PROBLEM REQUIREMENTS:
How many lines in the material below contain the word "none"? Write only the number.

SUPPLIED RECORDS:
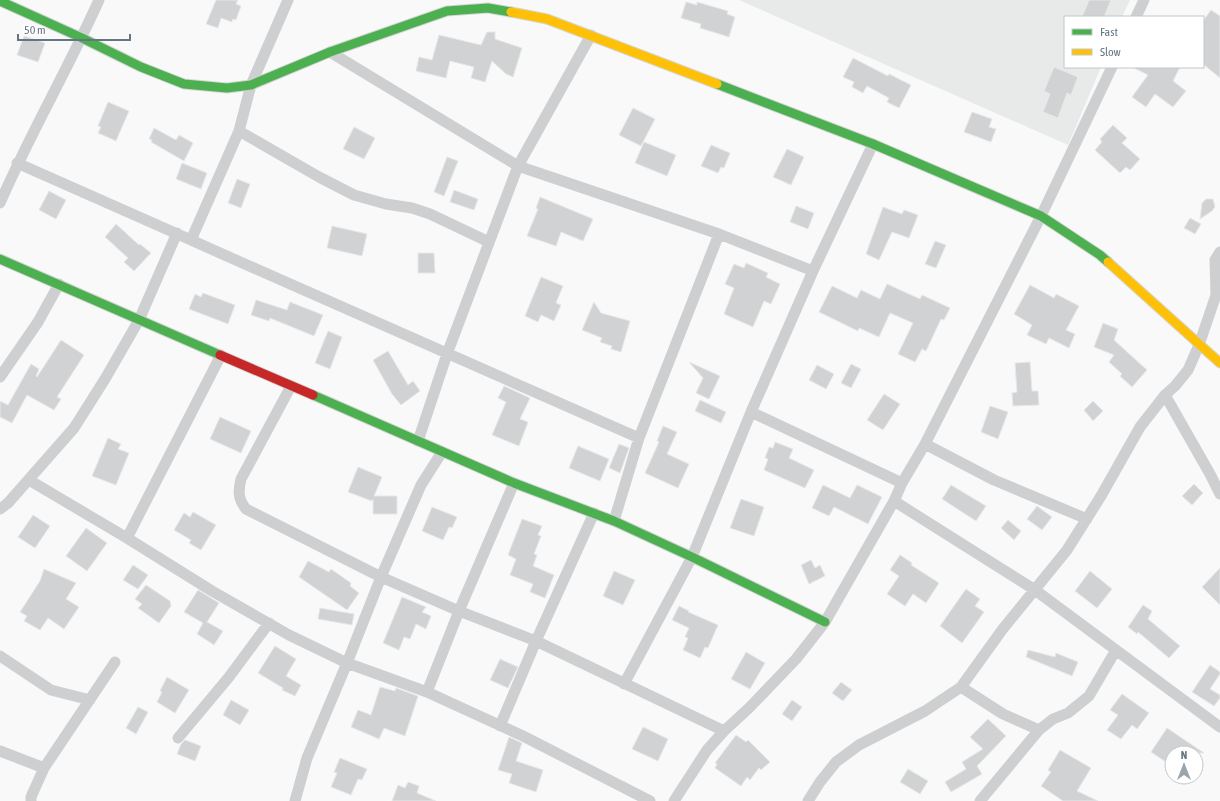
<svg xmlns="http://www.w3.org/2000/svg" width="1220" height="801" viewBox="0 0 1220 801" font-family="'Asap Condensed',sans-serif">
<rect width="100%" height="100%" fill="#f9f9f9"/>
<!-- built -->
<path fill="#e8e9e9" d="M739 0H1130L1122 17H1065V67H1101L1068 145Z"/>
<!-- building -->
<path fill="#d0d2d3" stroke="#e8e8e8" d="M216 0H238L236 4 241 6 236 20 233 19 232 22 221 18 218 28 206 24Z
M1089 0H1111L1104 17H1082Z
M686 2 697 5V2L728 11 727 14 735 17 729 37 700 28 701 24 681 18Z
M1211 10 1220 16V78L1203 64V21Z
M487 32H495V39L522 48 513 77 506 74 492 61 485 82 471 78 474 67 450 61 446 78 416 71 419 57 432 60 439 35 481 45Z
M24 36 45 43 38 62 17 55Z
M853 58 888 76 889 74 911 85 899 108 887 102 889 98 867 86 863 93 852 87 854 82 843 77Z
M1054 67 1078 77 1071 95 1067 93 1058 118 1043 112 1050 94 1044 91Z
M1132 67H1180L1173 81 1186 91 1173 107 1155 94 1146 107 1132 97 1148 75Z
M108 102 129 111 116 141 98 133 101 127 98 126Z
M633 108 655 119 641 146 619 135Z
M972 112 992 119 989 127 996 129 991 142 964 132Z
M1113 125 1127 138 1122 143 1140 159 1130 170 1126 167 1120 173 1095 150 1102 142 1100 139Z
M354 127 375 138 364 159 343 149Z
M154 128 176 140 179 135 193 143 184 161 151 142 152 140 149 139Z
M644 142 676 155 667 176 635 163Z
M711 145 730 153 724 168 721 167 718 173 701 166Z
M787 149 804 157 791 185 773 177Z
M447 157 458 161 444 196 434 192Z
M182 163 207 173 201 189 176 179Z
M237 179 250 184 241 208 228 203Z
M454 190 478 199 474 210 450 202Z
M49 191 66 200 56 219 39 210Z
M540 197 593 219 583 241 561 232 556 246 527 236 538 209 536 208Z
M1206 199H1213L1215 207 1212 211 1200 219 1202 203Z
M796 206 814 213 808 229 790 222Z
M883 207 902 214 904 210 918 215 909 238 892 232 879 260 866 254Z
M1190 218 1201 224 1195 234 1184 228Z
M116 224 139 245 140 244 151 253 134 271 124 262 128 258 105 237Z
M332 226 367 234 362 256 327 248Z
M935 241 946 245 936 268 925 264Z
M418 253H434L435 273H418Z
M746 263 768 273 766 277 780 284 771 304 764 301 753 327 724 314 734 288 725 284 734 264 744 268Z
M541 277 563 286 556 303 561 305 554 321 541 315 538 322 525 316Z
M887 284 920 299 922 295 950 308 944 320 941 319 926 351 922 349 915 362 898 354 913 323 890 313 879 337 859 328 858 331 819 312 832 286 857 298 861 290 880 299Z
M1030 285 1054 298 1056 294 1079 306 1066 330 1075 334 1069 348 1049 338 1046 344 1027 335 1032 325 1014 314Z
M203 293 235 305 228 324 189 309 195 294 201 297Z
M256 300 287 310 290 302 323 315 314 336 270 318 269 321 251 315Z
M594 302 601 313 630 321 621 352 611 349 612 346 600 342 602 338 582 330Z
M1103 323 1118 329 1114 340 1147 370 1132 387 1120 376 1122 374 1109 362 1114 355 1094 347Z
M328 331 342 337 330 369 315 363Z
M61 340 84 355 57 397 61 399 54 410 27 395 12 423 0 417V401L8 405 31 364 39 369 36 376 37 377Z
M388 351 408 385 413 381 420 391 401 405 392 394 373 360Z
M689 362 720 376 709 399 696 393 703 378Z
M1030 362 1032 391H1038L1039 405 1013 406 1012 393 1017 392 1015 363Z
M851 364 861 369 851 388 841 383Z
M817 365 834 374 826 389 809 380Z
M504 386 530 398 520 419 528 422 519 446 492 435 506 402 498 398Z
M884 394 900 404 883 430 867 420Z
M700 400 726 412 721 423 695 411Z
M1093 401 1103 411 1093 421 1084 410Z
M990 406 1008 412 998 439 981 432Z
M220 417 251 431 241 453 210 439Z
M663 426 677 432 667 454 689 464 678 488 645 473 659 442 657 441Z
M108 438 121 444 118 449 129 453 116 485 92 476Z
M775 442 793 449 789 458 814 470 805 488 764 470 768 459 765 458 769 447 773 448Z
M619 444 629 448 620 473 609 468Z
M578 446 609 459 600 481 569 468Z
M358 467 382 477 374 496H397V514H373V499L372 501 348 492Z
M1194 484 1203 493 1192 505 1182 496Z
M823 485 850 498 857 485 882 497 868 524 834 507 829 516 812 508Z
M951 485 986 506 976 521 942 499Z
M741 499 764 507 754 536 730 528Z
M1037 506 1052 517 1042 530 1027 519Z
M432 507 457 517 452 528 449 527 443 540 422 531Z
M193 512 216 525 201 550 189 543 191 540 174 530 184 513 190 517Z
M33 515 50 526 35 548 18 537Z
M522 519 542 526 538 535 541 536 534 554 537 555 533 566 554 575 545 598 530 592 533 584 510 575 516 559 508 555Z
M1008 520 1021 531 1014 540 1001 528Z
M86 528 107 543 87 571 66 556Z
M900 555 912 563 911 565 939 583 926 603 913 594 905 606 887 594 899 576 890 570Z
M811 560 815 568 820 565 825 576 809 584 801 565Z
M308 561 329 572 331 569 351 583 350 586 359 593 347 610 299 577Z
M133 565 148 575 138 589 123 580Z
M1220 568V605L1202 587Z
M44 569 76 583 66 599 79 607 64 629 48 618 40 630 24 621 27 616 20 612 40 581Z
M614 571 635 580 623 605 603 596Z
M1090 571 1112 589 1097 608 1075 591Z
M146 585 170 601 171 606 159 623 138 608 142 604 135 599Z
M966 589 980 599 975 606 984 612 962 643 940 626Z
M198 590 219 603 207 622 223 631 214 645 197 634 203 623 184 612Z
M402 597 426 607 422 612 431 616 426 629 416 624 410 639 404 637 399 650 383 643Z
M1143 605 1152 611 1148 619 1180 646 1169 658 1138 632 1137 634 1128 627Z
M679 606 689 611 688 612 718 625 708 648 705 647 700 658 683 650 688 638 685 637 689 628 672 620Z
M320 608 354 614 352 625 318 619Z
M275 646 296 659 286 676 301 685 295 696 282 690 283 688 258 673Z
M1028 650 1055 657 1056 653 1078 662 1072 676 1026 657Z
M746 652 765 663 750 689 731 679Z
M500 659 518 667 508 688 490 680Z
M1210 665 1220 672V674L1210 689 1220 695V698L1214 706 1192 692Z
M167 677 189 690 175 713 157 702 162 692 160 691Z
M841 682 852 690 843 701 832 693Z
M380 687 395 691 396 688 418 696 405 736 384 728 379 739 351 727 358 710 371 715Z
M1122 694 1149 713 1137 729 1132 725 1121 739 1107 730 1118 715 1110 710Z
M231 700 249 710 240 725 223 715Z
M792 700 802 707 792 721 782 714Z
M138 707 148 712 136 734 126 728Z
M988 719 1006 736 977 766 982 774 951 792 945 782 966 769 962 762 983 749 970 737Z
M643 727 668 739 658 761 632 749Z
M1167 728 1204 753H1172V766L1151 752Z
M736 735 746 742 748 740 770 762 761 770 759 768 750 780 747 777 741 786 715 768 717 764 715 763Z
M509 737 522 743 516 761 543 770 536 792 509 783 512 774 498 770Z
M185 740 201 746 195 761 177 754 181 744Z
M1060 750 1091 768 1077 791 1098 801H1063L1041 786 1051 772 1048 770Z
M340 758 367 769 362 780 358 779 351 795 331 787 337 773 334 772Z
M908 769 928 781 920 794 900 782Z
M408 782 419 786 417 793 436 801H392L398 785 405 788Z"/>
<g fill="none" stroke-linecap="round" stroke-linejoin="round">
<defs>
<path id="fast" d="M0 1 82 38 141 67 184 84 227 88 251 85 330 52 447 11 488 8 511 12
M717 84 873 144 1041 216 1100 255 1108 262
M0 259 220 355
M313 395 514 483 614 521 692 557 825 622"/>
<path id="slow" d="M511 12 547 19 717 84
M1108 262 1220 363"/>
<path id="jam" d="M220 355 313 395"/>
</defs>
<!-- fast casing -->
<use href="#fast" stroke="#d5d6d7" stroke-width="11"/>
<!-- slow casing -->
<use href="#slow" stroke="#d5d6d7" stroke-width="11"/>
<!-- jam casing -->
<use href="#jam" stroke="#d5d6d7" stroke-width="11"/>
<!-- street -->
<path stroke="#cecfd0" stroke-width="11" d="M288 0 251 85 239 131 191 240 220 253 639 438
M1136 17 1144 0
M330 52 518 166 719 234 813 271
M239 131 319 177 354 195 386 204 412 208 430 214 489 242
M17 163 191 240
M0 203C30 134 68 69 99 0
M1220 252 1215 260 1216 295 1220 293
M0 377 38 322 59 284
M291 386 241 479C238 491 238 499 246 509L381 577 459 611 427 692 347 663 381 577 421 485 442 452
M1165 395 1210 474 1220 494
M751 412 902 483
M418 441 447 354 518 166 591 35
M925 444 994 480 1087 519
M29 480 127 538 212 591 289 635 347 663 307 758 295 801
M514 483 459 611 536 641 724 731
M894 501 1035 590 1220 727
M0 509 8 503 74 428 105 379 139 320 177 233
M614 521 639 438 719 234
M127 538 221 355
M0 656 51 690 90 700
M624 684 692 557 751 412 813 271 873 144
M961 687 1003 714 1039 730
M427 692 523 736 650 801
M500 726 536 641 594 513
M178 738 229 677 269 623
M0 751 44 768
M31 801V797L44 768 115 662
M674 801 707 750 724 731 749 708 796 659 825 622 894 501 902 483 925 444 1041 216 1112 67
M808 801 820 782 836 762 859 745 925 711 961 687 1002 630 1067 550 1101 496 1140 427 1165 395 1175 386 1188 370 1199 345 1216 295
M980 801 1039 730 1053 719 1068 713 1089 696 1116 650"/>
<!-- fast -->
<use href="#fast" stroke="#4caf50" stroke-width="9"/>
<!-- slow -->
<use href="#slow" stroke="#ffc107" stroke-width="9"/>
<!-- jam -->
<use href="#jam" stroke="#c62828" stroke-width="9"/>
</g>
<!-- legend -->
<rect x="1064" y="16" width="140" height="52" fill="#ffffff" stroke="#c1c8cd"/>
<rect x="1072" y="29" width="20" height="6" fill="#4caf50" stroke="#c1c8cd"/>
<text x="1100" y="36" font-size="12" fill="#657683">Fast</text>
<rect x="1072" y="49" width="20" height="6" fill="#ffc107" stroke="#c1c8cd"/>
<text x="1100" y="56" font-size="12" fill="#657683">Slow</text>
<!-- north arrow -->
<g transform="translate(1184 765)"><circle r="19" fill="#ffffff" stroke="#c1c8cd"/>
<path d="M0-3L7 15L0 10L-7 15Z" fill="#99a4ac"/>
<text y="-6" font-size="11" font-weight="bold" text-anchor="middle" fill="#657683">N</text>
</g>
<!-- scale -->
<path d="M18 34v6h112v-6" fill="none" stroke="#657683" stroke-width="2"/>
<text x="24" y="34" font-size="12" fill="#657683" stroke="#ffffff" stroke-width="3" paint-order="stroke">50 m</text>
</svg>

TASK RESULT:
2